From the listing below, return every line with the string "void" in it.

**EXTRACTED MATERIAL**
%%
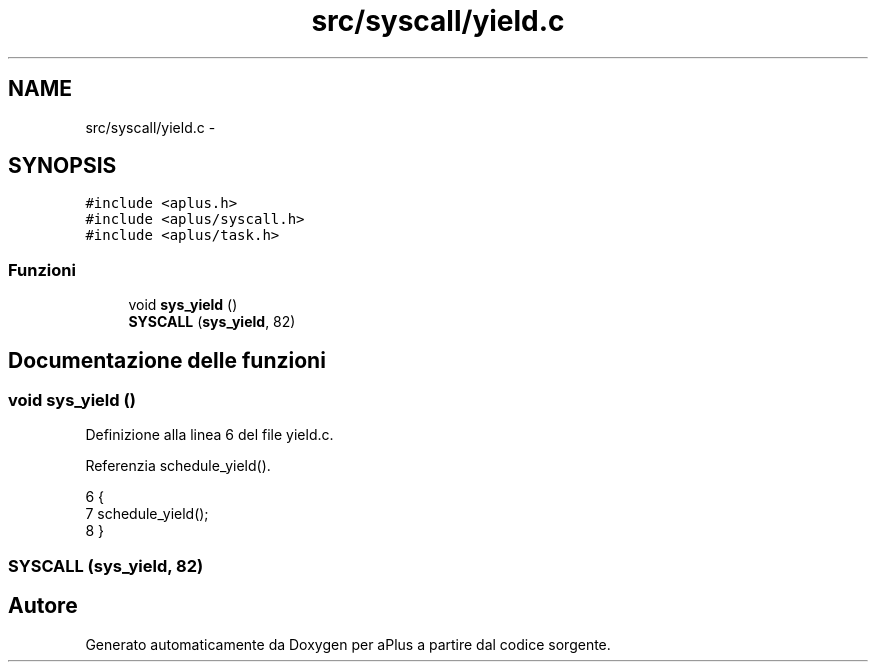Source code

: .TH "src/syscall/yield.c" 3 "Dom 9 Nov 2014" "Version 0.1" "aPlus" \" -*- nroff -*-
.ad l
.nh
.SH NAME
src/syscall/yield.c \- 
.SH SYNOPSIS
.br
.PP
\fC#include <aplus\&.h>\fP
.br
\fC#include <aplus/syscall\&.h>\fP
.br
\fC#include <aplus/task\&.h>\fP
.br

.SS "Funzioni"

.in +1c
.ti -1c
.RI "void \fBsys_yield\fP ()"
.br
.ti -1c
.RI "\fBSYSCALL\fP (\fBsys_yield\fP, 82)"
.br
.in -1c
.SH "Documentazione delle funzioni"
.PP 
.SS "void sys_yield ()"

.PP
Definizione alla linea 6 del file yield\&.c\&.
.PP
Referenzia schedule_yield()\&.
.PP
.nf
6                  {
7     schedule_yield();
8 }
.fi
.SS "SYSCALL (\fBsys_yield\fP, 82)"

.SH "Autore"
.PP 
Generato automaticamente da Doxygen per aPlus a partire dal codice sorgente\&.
%%
**RESULT OF THE EXERCISE**
.RI "void \fBsys_yield\fP ()"
.SS "void sys_yield ()"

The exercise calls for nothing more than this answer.